EGGs do not live forever either. Within about ten thousand years an EGG evaporates, leaving behind only the lowmass star and its now-unprotected protoplanetary disk to face the brunt of the massive star’s wrath. Like a chip of
dry ice on a hot day, the disk itself now begins to evaporate, forming a characteristic tear-drop-shaped structure
like the “proplyds” seen in Hubble images of the Orion Nebula. “Once we understood what we were looking at, we
realized that we had a number of images of EGGs caught just as they were turning into proplyds,” said Hester. “The
evolutionary tie between these two classes of objects is clear.”
Within another ten thousand years or so the proplyd, too, is eroded away. All that remains is the star itself,
surrounded by the inner part of the disk (comparable in size to our Solar System), which is able to withstand the
continuing onslaught of radiation. It is from this disk and in this environment that planets may form.

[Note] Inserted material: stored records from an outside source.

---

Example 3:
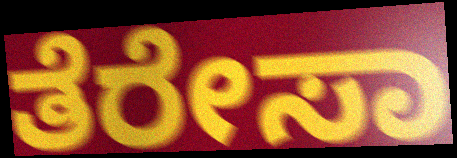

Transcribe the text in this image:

ತೆರೇಸಾ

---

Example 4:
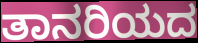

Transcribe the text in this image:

ತಾನರಿಯದ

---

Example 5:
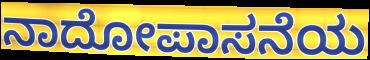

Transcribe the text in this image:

ನಾದೋಪಾಸನೆಯ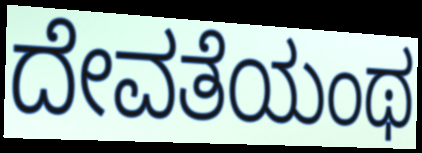
ದೇವತೆಯಂಥ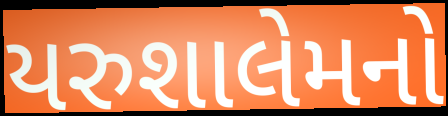
યરુશાલેમનો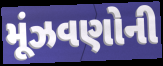
મૂંઝવણોની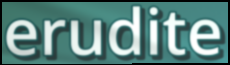
eruditeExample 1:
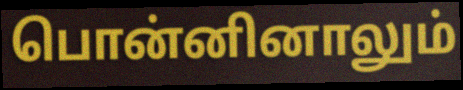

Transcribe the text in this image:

The process leaves a Sun-like star and its surrounding disk sitting in the interior of a low density cavity with a
massive star close at hand. Massive stars die young, exploding in violent events called “supernovas.” When a
supernova explodes it peppers surrounding infant planetary systems with newly synthesized chemical elements –
including short-lived radioactive isotopes such as iron-60.

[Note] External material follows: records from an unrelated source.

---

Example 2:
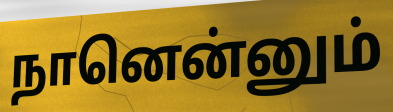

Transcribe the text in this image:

நானென்னும்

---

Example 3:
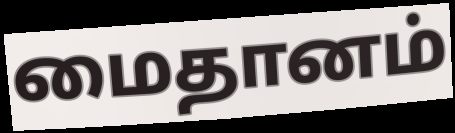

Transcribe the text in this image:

மைதானம்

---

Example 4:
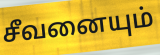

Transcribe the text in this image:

சீவனையும்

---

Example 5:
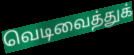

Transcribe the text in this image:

வெடிவைத்துக்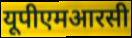
यूपीएमआरसी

“This is where the meteorite data come in,” said Hester. “When we look at HII regions we see that they are filled
with young, Sun-like stars, many of which are known to be surrounded by protoplanetary disks. Once you ask the
question, ‘what is going to happen when those massive stars go supernova?’, the answer is pretty obvious. Those
young disks are going to get enriched with a lot of freshly-made elements.”
“When you then pick up a meteorite and find a mix of materials that can only be easily explained by a nearby
supernova, you realize that you are looking at the answer to a very longstanding question in astronomy and
planetary science,” Desch added.
“So from this we now know that if you could go back 4.5 billion years and watch the Sun and Solar System forming,
you would see the kind of environment that you see today in the Eagle or Trifid nebulas,” said Hester.

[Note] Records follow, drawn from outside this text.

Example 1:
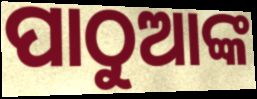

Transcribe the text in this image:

ପାଠୁଆଙ୍କ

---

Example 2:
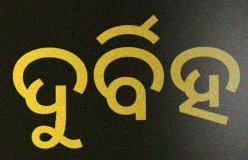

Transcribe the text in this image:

ଦୁର୍ବିହ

“There are many aspects of our Solar System that seem to make sense in light of the new scenario,” notes Leshin.
“For example, this might be why the outer part of the Solar System – the Kuiper Belt – seems to end abruptly.
Ultraviolet radiation would also have played a role in the organic chemistry of the young solar system, and could
explain other peculiar effects such as anomalies in the abundances of isotopes of oxygen in meteorites.”
One of the most intriguing speculations is that the amount of radioactive material injected into the young solar
system by a supernova might have profoundly influenced the habitability of Earth itself. Heat released by the decay
of this material may have been responsible for “baking out” the planetesimals from which the earth formed, and in
the process determining how much water is on Earth today.
“It is kind of exciting to think that life on Earth may owe its existence to exactly what sort of massive star triggered
the formation of the Sun in the first place, and exactly how close we happened to be to that star when it went
supernova,” mused Hester. “One thing that is clear is that the traditional boundaries between fields such as
astrophysics, meteoritics, planetary science, and astrobiology just got less clear-cut. This new scenario has a lot of
implications, and makes a lot of new predictions that we can test.”
If it is accepted, the new theory may also be of use in looking for life in the universe beyond. “We want to know
how common Earth-like planets are. The problem with answering that question is that if you don’t know how
Earth-like planets are formed – if you don’t understand their connection with astrophysical environments – then
all you can do is speculate,” Hester said.
“We think that we’re starting to see a very specific causal connection between astrophysical environments and the
things that have to be in place to make a planet like ours.”